アルマイト・めっきなど表面処理事業を手掛ける株式会社田島製作所では、オフィスで朝食を提供しています。これは、主に夏場に熱中症や夏バテなどで体調不良を訴えるスタッフが増える原因の一つに朝食離れがあると判断したことに起因します。「朝食を作る時間も買う時間もない。それよりも寝ていたい」と考える若い従業員に少しでも朝食を食べる習慣をつけてもらおうと、日替わりのおにぎり、 野菜が多く入ったみそ汁、ゆで卵、漬物、果物、野菜ジュースなど、栄養バランスを考えた朝食を無料で提供しています。
建設・鉱山機械メーカーのコマツ(株式会社小松製作所)には、大規模な生産系事業場のすべてに社員食堂があり、独自の「KOMATSUヘルシー食堂チェックリスト」を開発して、社員食堂の改善を行いました。2020年度には本社健康管理部門が、(1)開発したチェックリストの使用と改善を奨励、(2)事業場の人事部門長へ食堂改善の目的と意義について説明、(3)スマートミール認証取得の支援を行っています。
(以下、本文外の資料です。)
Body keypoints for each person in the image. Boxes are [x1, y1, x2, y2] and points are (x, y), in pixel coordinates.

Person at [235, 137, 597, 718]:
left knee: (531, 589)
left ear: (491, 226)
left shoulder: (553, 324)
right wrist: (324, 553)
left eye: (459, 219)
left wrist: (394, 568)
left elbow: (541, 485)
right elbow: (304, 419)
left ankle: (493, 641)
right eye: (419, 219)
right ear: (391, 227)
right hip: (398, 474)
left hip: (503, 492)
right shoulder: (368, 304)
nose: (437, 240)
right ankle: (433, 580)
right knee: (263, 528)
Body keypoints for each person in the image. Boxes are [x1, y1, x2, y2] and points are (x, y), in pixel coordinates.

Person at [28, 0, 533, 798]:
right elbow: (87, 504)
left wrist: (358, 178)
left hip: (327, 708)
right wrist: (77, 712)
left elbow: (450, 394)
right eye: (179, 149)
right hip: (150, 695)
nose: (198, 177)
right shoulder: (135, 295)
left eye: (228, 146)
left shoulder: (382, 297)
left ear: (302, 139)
食品加工や物流を手掛ける株式会社ニチレイは、デジタルヘルスと冷凍健康管理食を掛け合わせた生活習慣改善サポートプログラムを行っています。特定保健指導対象から外れ、フォローが手薄になっている従業員を対象に、食習慣改善スマホアプリで食事写真の投稿、管理栄養士によるマンツーマン栄養指導、簡易血糖検査機器による血糖値の測定、カロリーや塩分に配慮した自社製品と冷凍もち玄米ごはんの提供などを通じて、健康づくりを支援しています(※2)。
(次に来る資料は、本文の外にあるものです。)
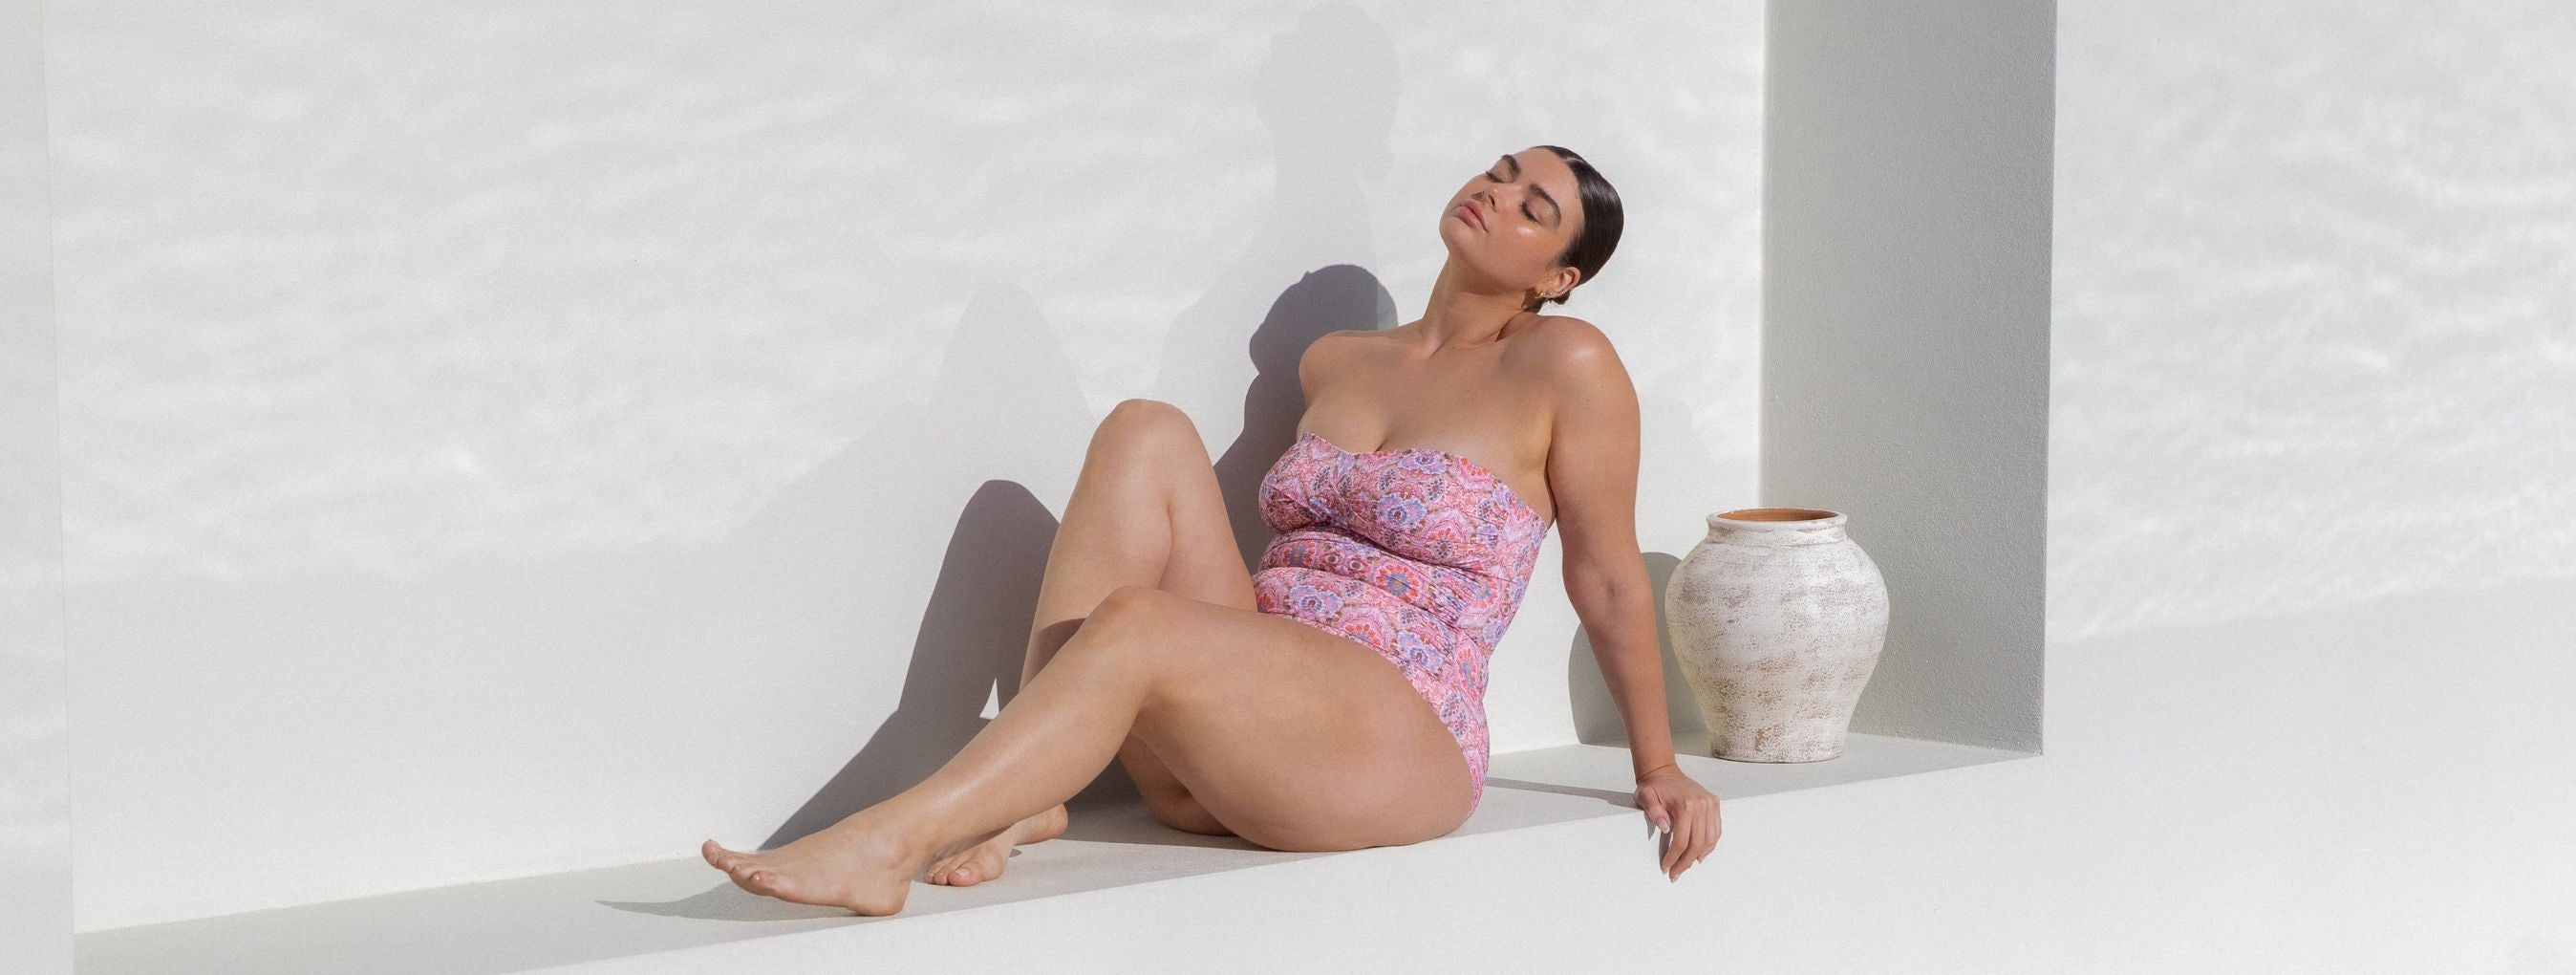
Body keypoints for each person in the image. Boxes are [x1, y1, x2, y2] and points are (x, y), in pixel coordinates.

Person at [705, 145, 1724, 916]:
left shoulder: (1566, 365)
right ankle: (1031, 793)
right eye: (1499, 174)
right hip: (1237, 737)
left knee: (1139, 622)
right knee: (1143, 429)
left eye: (1532, 206)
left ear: (1557, 278)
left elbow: (1604, 576)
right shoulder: (1337, 361)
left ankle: (890, 843)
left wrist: (1657, 767)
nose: (1495, 194)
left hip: (1393, 737)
※2 これらの企業事例はいずれも以下のWebサイトに掲載されている。
厚生労働省『第 10 回 健康寿命をのばそう!アワード』「生活習慣病予防分野 受賞プロジェクト事例のご紹介」
最後に、企業で健康経営に携わる人事担当者や経営者の皆さまへメッセージをお願いします。
「これさえ食べれば健康になる。仕事の生産性が上がる」といった、都合のいい話はありません。しかし、ここまでお話ししてきたように、適切な「食事のとり方」はあるのです。従業員が適切な「食事のとり方」ができるように環境を整えることは、経営者の責務といっても良いと思っています。職場の環境によって、従業員の食生活が良くも悪くもなるのです。企業によって事情があるとは思いますが、できることから一つずつ始めていただきたい。
個人でできる健康管理として、お勧めしているのは、「体重測定」です。現代の栄養学では、食べた量と消費エネルギーバランスを体重で確認するのが基本です。体重の増減を見るのではなく、食事量とエネルギー消費のバランスを確認するためにも、体重を量る習慣を持っていただきたい。シニア世代のフレイル(加齢により心身が衰えた状態)問題にも体重管理は有効です。若者や現役世代は肥満やメタボが問題ですが、シニア世代になるとむしろ低栄養が問題になります。食事に注意し、生涯を通じて適正体重を維持するためにも、体重計に乗る習慣を身につけることは、ビジネスパーソンにとって大切な健康管理の方法の一つです。